(DATA RECORDS Opens)
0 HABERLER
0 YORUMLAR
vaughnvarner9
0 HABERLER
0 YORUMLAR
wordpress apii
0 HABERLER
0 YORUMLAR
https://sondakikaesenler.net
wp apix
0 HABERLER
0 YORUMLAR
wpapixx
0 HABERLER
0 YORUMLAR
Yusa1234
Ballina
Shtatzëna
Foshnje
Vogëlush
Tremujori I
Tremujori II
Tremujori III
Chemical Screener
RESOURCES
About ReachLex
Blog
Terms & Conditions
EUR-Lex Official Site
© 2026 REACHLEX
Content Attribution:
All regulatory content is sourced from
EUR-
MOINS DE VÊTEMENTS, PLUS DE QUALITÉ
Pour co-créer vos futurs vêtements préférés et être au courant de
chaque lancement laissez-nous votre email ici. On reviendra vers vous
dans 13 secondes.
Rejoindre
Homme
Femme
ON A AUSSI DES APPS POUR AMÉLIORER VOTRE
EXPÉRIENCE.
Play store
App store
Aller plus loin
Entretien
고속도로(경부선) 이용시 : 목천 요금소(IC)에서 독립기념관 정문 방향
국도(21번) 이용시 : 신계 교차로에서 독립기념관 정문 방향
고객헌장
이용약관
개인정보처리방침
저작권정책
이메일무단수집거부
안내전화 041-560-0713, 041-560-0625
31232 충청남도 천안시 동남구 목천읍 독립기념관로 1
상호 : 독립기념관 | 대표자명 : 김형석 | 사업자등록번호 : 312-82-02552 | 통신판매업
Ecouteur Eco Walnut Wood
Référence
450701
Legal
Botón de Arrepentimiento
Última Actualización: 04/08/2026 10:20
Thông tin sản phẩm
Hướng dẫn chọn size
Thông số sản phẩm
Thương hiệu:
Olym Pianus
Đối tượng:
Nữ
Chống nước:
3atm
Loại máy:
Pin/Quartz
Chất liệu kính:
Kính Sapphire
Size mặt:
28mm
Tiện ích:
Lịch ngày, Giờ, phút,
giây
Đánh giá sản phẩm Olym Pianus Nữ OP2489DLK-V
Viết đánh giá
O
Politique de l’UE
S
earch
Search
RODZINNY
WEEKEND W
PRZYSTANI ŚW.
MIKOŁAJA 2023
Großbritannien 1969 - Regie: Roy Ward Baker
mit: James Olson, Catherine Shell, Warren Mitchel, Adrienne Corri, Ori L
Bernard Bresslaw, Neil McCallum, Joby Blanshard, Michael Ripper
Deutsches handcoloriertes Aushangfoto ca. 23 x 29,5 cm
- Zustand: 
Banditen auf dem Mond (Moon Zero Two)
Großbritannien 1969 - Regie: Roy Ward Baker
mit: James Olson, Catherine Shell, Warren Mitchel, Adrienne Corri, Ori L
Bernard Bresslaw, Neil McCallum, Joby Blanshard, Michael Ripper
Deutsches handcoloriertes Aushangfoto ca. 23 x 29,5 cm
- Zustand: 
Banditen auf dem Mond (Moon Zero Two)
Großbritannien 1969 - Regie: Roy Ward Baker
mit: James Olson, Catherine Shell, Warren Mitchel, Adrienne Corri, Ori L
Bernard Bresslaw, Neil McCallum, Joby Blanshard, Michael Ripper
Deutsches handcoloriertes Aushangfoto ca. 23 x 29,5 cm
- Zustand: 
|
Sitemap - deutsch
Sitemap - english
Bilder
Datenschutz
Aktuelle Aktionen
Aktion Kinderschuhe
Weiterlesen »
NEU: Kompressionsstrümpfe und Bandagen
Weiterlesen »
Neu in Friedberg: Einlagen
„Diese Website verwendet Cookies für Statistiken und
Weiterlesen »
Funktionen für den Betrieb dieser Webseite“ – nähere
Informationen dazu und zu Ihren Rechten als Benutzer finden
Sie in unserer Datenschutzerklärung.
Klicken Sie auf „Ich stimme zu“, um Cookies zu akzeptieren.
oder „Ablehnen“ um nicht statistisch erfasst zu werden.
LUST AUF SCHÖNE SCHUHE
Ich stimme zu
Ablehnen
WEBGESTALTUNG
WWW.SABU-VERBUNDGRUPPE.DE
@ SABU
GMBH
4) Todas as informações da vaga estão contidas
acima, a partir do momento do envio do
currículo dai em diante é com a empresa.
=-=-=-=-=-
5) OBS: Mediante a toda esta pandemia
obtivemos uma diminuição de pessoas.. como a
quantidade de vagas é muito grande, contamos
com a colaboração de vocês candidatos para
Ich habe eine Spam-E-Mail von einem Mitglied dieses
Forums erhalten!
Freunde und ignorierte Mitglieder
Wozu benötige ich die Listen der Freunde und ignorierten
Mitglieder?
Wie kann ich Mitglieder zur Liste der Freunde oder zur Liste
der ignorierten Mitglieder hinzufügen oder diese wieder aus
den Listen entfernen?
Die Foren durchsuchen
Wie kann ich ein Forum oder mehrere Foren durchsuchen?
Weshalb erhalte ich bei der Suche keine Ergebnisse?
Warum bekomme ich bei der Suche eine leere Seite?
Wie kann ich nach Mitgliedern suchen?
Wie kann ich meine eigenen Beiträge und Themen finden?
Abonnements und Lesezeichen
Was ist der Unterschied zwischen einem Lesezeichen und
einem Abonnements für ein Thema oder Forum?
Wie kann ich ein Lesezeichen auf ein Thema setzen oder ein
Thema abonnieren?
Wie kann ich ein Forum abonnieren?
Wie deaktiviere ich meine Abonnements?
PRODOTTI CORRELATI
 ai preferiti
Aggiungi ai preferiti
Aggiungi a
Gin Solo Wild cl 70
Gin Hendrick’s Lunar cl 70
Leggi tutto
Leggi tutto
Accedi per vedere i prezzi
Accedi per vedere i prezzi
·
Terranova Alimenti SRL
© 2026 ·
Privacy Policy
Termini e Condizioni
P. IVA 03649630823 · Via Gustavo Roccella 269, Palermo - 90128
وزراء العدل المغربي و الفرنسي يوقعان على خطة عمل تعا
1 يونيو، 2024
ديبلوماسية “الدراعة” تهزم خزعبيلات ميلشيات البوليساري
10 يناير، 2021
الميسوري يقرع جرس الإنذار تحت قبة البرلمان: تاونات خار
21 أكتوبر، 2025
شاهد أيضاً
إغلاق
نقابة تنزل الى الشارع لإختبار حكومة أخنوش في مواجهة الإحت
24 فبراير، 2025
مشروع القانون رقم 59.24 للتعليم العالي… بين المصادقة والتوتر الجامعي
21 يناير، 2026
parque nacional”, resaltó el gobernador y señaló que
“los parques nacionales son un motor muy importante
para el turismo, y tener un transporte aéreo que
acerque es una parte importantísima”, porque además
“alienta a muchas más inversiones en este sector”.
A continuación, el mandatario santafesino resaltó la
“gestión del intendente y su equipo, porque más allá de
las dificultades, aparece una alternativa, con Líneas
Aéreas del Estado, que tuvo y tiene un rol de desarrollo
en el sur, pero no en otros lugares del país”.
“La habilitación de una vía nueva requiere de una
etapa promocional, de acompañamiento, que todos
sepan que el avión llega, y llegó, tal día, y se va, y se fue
(DATA RECORDS Closes)
YOUR INSTRUCTIONS
Rewrite the lines from the start of the rows through the line containing "All regulatory content is sourced from", both included, as a Markdown table with the columns No. and Text. Give each line its own number and leave out blank lines.

RESPONSE TO THIS EXERCISE
| No. | Text |
|---|---|
| 1 | 0 HABERLER |
| 2 | 0 YORUMLAR |
| 3 | vaughnvarner9 |
| 4 | 0 HABERLER |
| 5 | 0 YORUMLAR |
| 6 | wordpress apii |
| 7 | 0 HABERLER |
| 8 | 0 YORUMLAR |
| 9 | https://sondakikaesenler.net |
| 10 | wp apix |
| 11 | 0 HABERLER |
| 12 | 0 YORUMLAR |
| 13 | wpapixx |
| 14 | 0 HABERLER |
| 15 | 0 YORUMLAR |
| 16 | Yusa1234 |
| 17 | Ballina |
| 18 | Shtatzëna |
| 19 | Foshnje |
| 20 | Vogëlush |
| 21 | Tremujori I |
| 22 | Tremujori II |
| 23 | Tremujori III |
| 24 | Chemical Screener |
| 25 | RESOURCES |
| 26 | About ReachLex |
| 27 | Blog |
| 28 | Terms & Conditions |
| 29 | EUR-Lex Official Site |
| 30 | © 2026 REACHLEX |
| 31 | Content Attribution: |
| 32 | All regulatory content is sourced from |